A importância da vacina contra HPV para o Brasil
Por Julio Teixeira*
O vírus HPV é o causador do câncer do colo do útero. Entre os mais de 200 tipos de HPV, existem cerca de 15 tipos com mais poder de desenvolver um câncer. Entre eles, os HPV-16 e HPV-18, responsáveis por cerca de 70% do total de casos de câncer.
O câncer do colo do útero atinge mulheres relativamente jovens no mundo todo – a grande maioria em regiões onde o acesso às medidas preventivas adequadas não são regulares. Entre a ocorrência de uma infecção por HPV, que ocorre por meio do contato sexual e é muito comum no início da vida sexual, e o surgimento de um câncer pode demorar 15 anos. Nesses casos, é necessária infecção persistente pelo HPV por anos, não controlada pelo organismo, causando lesões pré-câncer, assintomáticas (que poderiam ser detectadas em exames preventivos de citologia ou papanicolau) e algumas evoluindo lentamente para câncer.
O reflexo desse cenário está nos atuais 500 mil novos casos de câncer do colo do útero a cada ano no mundo – metade desses casos fatais. Pior: estudos indicam que, mantidas as ações atuais, a perspectiva é de que em 2050 sejam 1 milhão de novos casos por ano. Fica claro, então, que esse câncer pode ser prevenido e não deveria existir.

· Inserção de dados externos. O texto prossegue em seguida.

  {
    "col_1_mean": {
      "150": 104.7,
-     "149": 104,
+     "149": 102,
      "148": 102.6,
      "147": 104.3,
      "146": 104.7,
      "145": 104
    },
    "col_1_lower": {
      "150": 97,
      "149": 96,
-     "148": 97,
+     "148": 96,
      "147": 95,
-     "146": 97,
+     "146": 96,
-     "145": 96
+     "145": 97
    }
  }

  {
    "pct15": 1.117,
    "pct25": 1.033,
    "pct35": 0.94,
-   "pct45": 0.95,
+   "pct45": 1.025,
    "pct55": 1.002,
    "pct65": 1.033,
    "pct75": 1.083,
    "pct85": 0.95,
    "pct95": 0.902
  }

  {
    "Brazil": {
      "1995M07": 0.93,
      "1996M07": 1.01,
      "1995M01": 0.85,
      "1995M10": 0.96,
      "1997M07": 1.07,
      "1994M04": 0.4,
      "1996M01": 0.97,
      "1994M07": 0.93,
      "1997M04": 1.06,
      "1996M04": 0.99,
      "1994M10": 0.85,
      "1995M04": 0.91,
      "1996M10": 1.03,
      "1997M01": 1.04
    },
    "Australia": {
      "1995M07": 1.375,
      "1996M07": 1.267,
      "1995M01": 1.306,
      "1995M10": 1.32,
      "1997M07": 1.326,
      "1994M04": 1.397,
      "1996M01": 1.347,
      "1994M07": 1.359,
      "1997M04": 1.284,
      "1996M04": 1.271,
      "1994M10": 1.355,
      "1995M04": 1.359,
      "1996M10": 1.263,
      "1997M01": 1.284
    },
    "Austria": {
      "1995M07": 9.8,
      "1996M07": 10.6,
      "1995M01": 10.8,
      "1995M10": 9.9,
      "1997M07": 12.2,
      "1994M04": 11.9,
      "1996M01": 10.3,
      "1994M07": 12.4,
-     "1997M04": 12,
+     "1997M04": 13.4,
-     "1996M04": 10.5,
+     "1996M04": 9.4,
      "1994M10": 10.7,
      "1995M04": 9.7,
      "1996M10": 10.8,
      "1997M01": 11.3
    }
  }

No Brasil, são 18 mil novos casos por ano – 9 mil com óbito. Esses números significam 21 mortes de mulheres por dia, repercutindo não somente por ceifar uma vida pela metade, mas também pelo impacto social na vida da família ao redor. Custo incalculável.
Apenas como paralelo para esclarecer o significado desses números, no primeiro dia do último feriadão de maio ocorreram 20 mortes no trânsito no Brasil. Ou seja, os números de mortes por câncer do colo do útero representam “um feriadão por dia” para as mulheres brasileiras.

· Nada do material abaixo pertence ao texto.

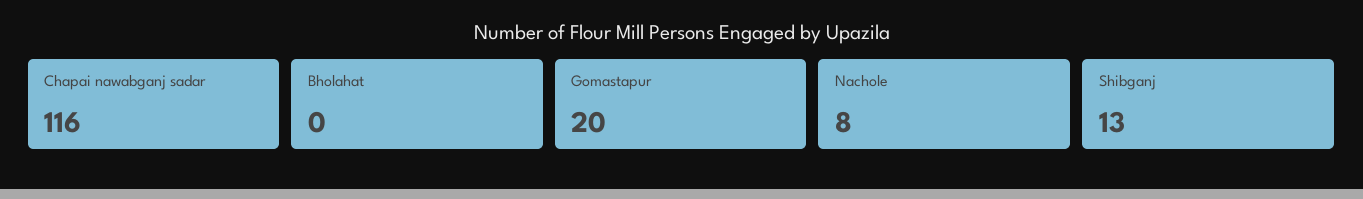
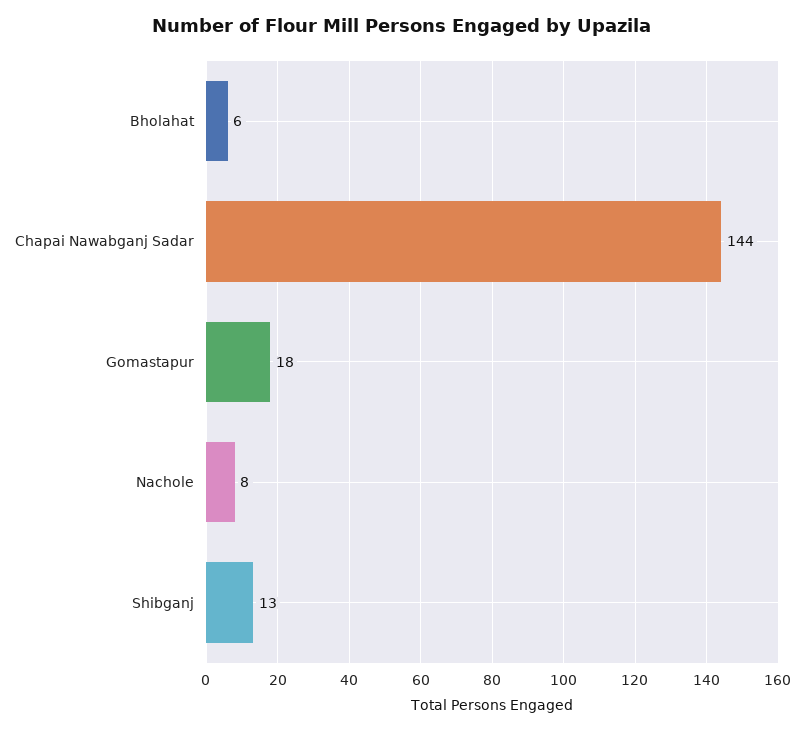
  {
-   "Chapai nawabganj sadar": 116,
+   "Chapai nawabganj sadar": 144,
-   "Bholahat": 0,
+   "Bholahat": 6,
-   "Gomastapur": 20,
+   "Gomastapur": 18,
    "Nachole": 8,
    "Shibganj": 13
  }

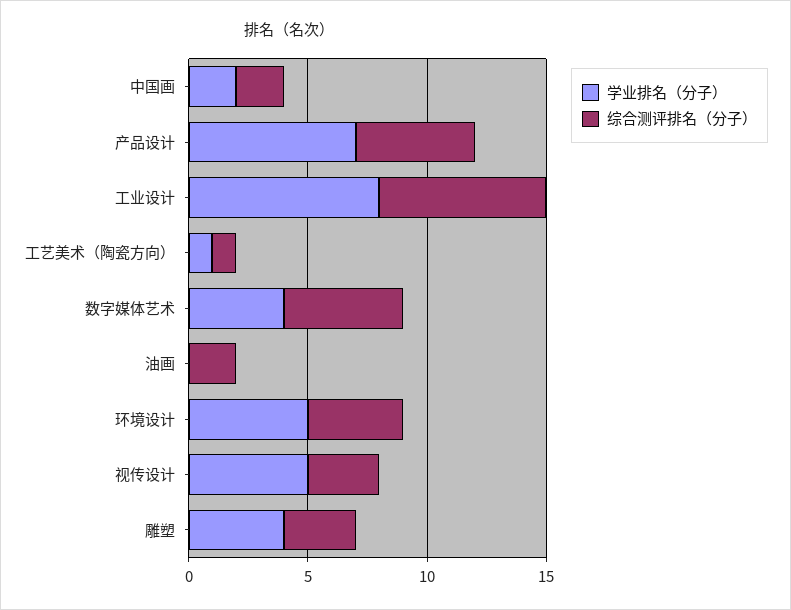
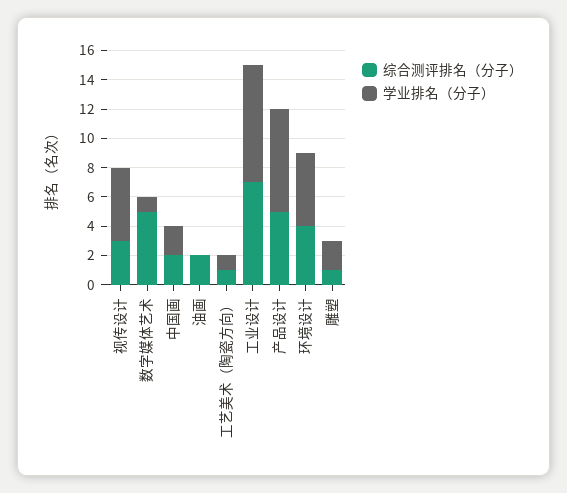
  {
    "学业排名（分子）": {
      "中国画": 2,
      "产品设计": 7,
      "工业设计": 8,
      "工艺美术（陶瓷方向）": 1,
-     "数字媒体艺术": 4,
+     "数字媒体艺术": 1,
      "油画": 0,
      "环境设计": 5,
      "视传设计": 5,
-     "雕塑": 4
+     "雕塑": 2
    },
    "综合测评排名（分子）": {
      "中国画": 2,
      "产品设计": 5,
      "工业设计": 7,
      "工艺美术（陶瓷方向）": 1,
      "数字媒体艺术": 5,
      "油画": 2,
      "环境设计": 4,
      "视传设计": 3,
-     "雕塑": 3
+     "雕塑": 1
    }
  }

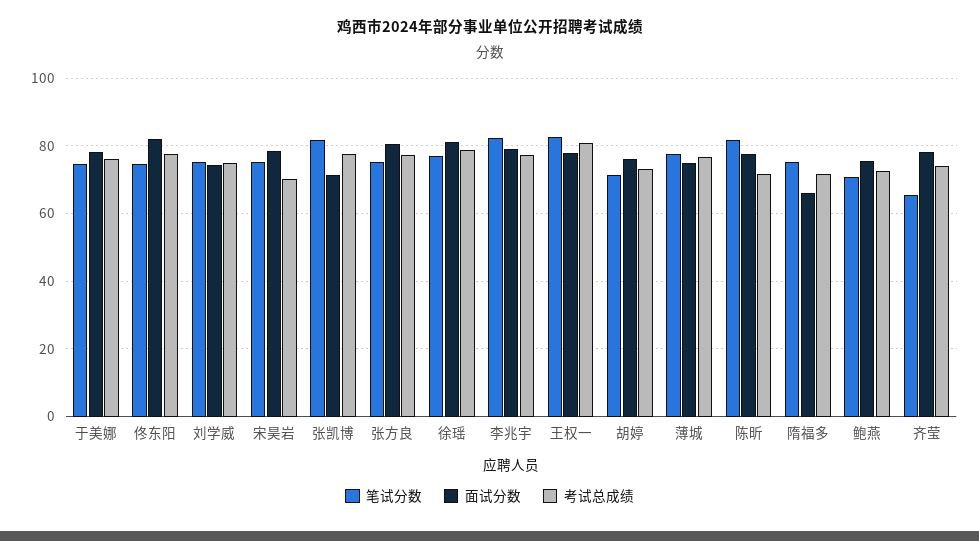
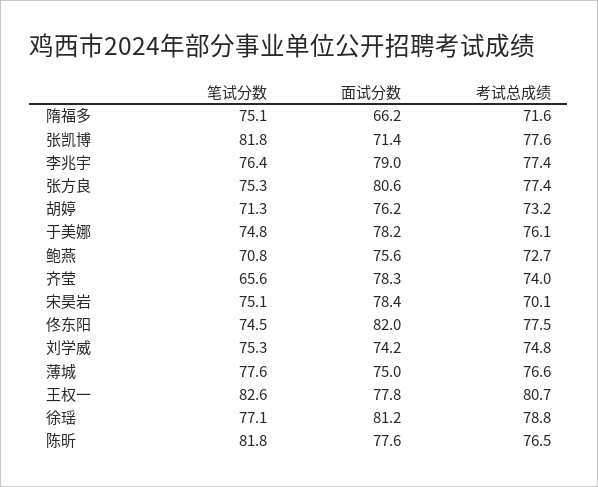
  {
    "笔试分数": {
      "于美娜": 74.8,
      "佟东阳": 74.5,
      "刘学威": 75.3,
      "宋昊岩": 75.1,
      "张凯博": 81.8,
      "张方良": 75.3,
      "徐瑶": 77.1,
-     "李兆宇": 82,
+     "李兆宇": 76.4,
      "王权一": 82.6,
      "胡婷": 71.3,
      "薄城": 77.6,
      "陈昕": 81.8,
      "隋福多": 75.1,
      "鲍燕": 70.8,
      "齐莹": 65.6
    },
    "面试分数": {
      "于美娜": 78.2,
      "佟东阳": 82,
      "刘学威": 74.2,
      "宋昊岩": 78.4,
      "张凯博": 71.4,
      "张方良": 80.6,
      "徐瑶": 81.2,
      "李兆宇": 79,
      "王权一": 77.8,
      "胡婷": 76.2,
      "薄城": 75,
      "陈昕": 77.6,
      "隋福多": 66.2,
      "鲍燕": 75.6,
      "齐莹": 78.3
    },
    "考试总成绩": {
      "于美娜": 76.1,
      "佟东阳": 77.5,
      "刘学威": 74.8,
      "宋昊岩": 70.1,
      "张凯博": 77.6,
      "张方良": 77.4,
      "徐瑶": 78.8,
      "李兆宇": 77.4,
      "王权一": 80.7,
      "胡婷": 73.2,
      "薄城": 76.6,
-     "陈昕": 72,
+     "陈昕": 76.5,
      "隋福多": 71.6,
      "鲍燕": 72.7,
      "齐莹": 74
    }
  }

A partir do conhecimento de um causador dessa doença, o vírus HPV, foi desenvolvida a primeira “vacina contra câncer”, exatamente contra o HPV-16 e o HPV-18. Ela começou a ser desenvolvida há 18 anos e testada clinicamente a partir do ano 2000 em todos os continentes. O Brasil detém parcela representativa desses estudos, gerando resultados que têm suportado as aprovações para a utilização da vacina mundo afora, com o acompanhamento mais antigo de mulheres (8 anos, com resultados já publicados de 6,4 anos), mostrando a qualidade da pesquisa clínica realizada por aqui.
Os resultados observados mostram eficácia de 100% na prevenção de lesões pré-câncer de alto grau, acrescentando ainda prevenção parcial das infecções causadas pelo HPV-45 ou 31 (proteção cruzada adicional). Isso representa a perspectiva de ampliar a prevenção para até 80% do total desse câncer. A presença de anticorpos gerados pela vacina foi observada em 100% das usuárias, com elevadas e mantidas concentrações de anticorpos no sangue até o momento. Isso se traduz na ótima performance da vacina nos estudos com cerca de 30 mil mulheres que a utilizaram.
Sabe-se que a mulher está exposta à infecção por HPV durante toda a vida sexual, e manter os altos níveis de anticorpos após a administração das doses da vacina é crucial. Pesquisas estimam que não haja nenhuma queda importante desses anticorpos em até 10 anos, com grandes perspectivas de ser mantida a proteção vacinal por 20 anos. Por isso, espera-se que, ao vacinarmos meninas antes do início sexual (idade recomendada pela OMS de 11-12 anos e adotada pela maioria dos países onde a vacina está disponível), haverá nível de proteção adequado quando iniciar a vida sexual.
Em princípio, o tempo de duração da vacina não deve pesar contra sua utilização. Dessa forma, e com base em estudos de impacto econômico populacional para a implementação da vacina contra o HPV na saúde pública, está claro que precisamos avançar muito para conseguir preços acessíveis para a vacina, além de adequarmos os programas de prevenção. É importante lembrar que, mesmo com sua abrangência, a vacina atual não previne as mulheres contra 100% dos HPVs causadores de câncer. Os programas de prevenção são hoje – e sempre serão – de enorme importância.
Existe muito a ser feito e todos temos alguma responsabilidade. É crucial informar a população de forma adequada para que possa participar na defesa de seus direitos. Precisamos também dos esforços dos gestores das políticas de saúde. Médicos e pesquisadores de todo o Brasil e as próprias mulheres devem cobrar posições para garantir que a vacina esteja disponível para as mulheres de maior risco o mais breve possível.
(*) Julio Teixeira é médico ginecologista do Centro de Atenção Integral à Saúde da Mulher (Caism/Unicamp). Artigo publicado no jornal Correio Braziliense, na edição de 22/09/08.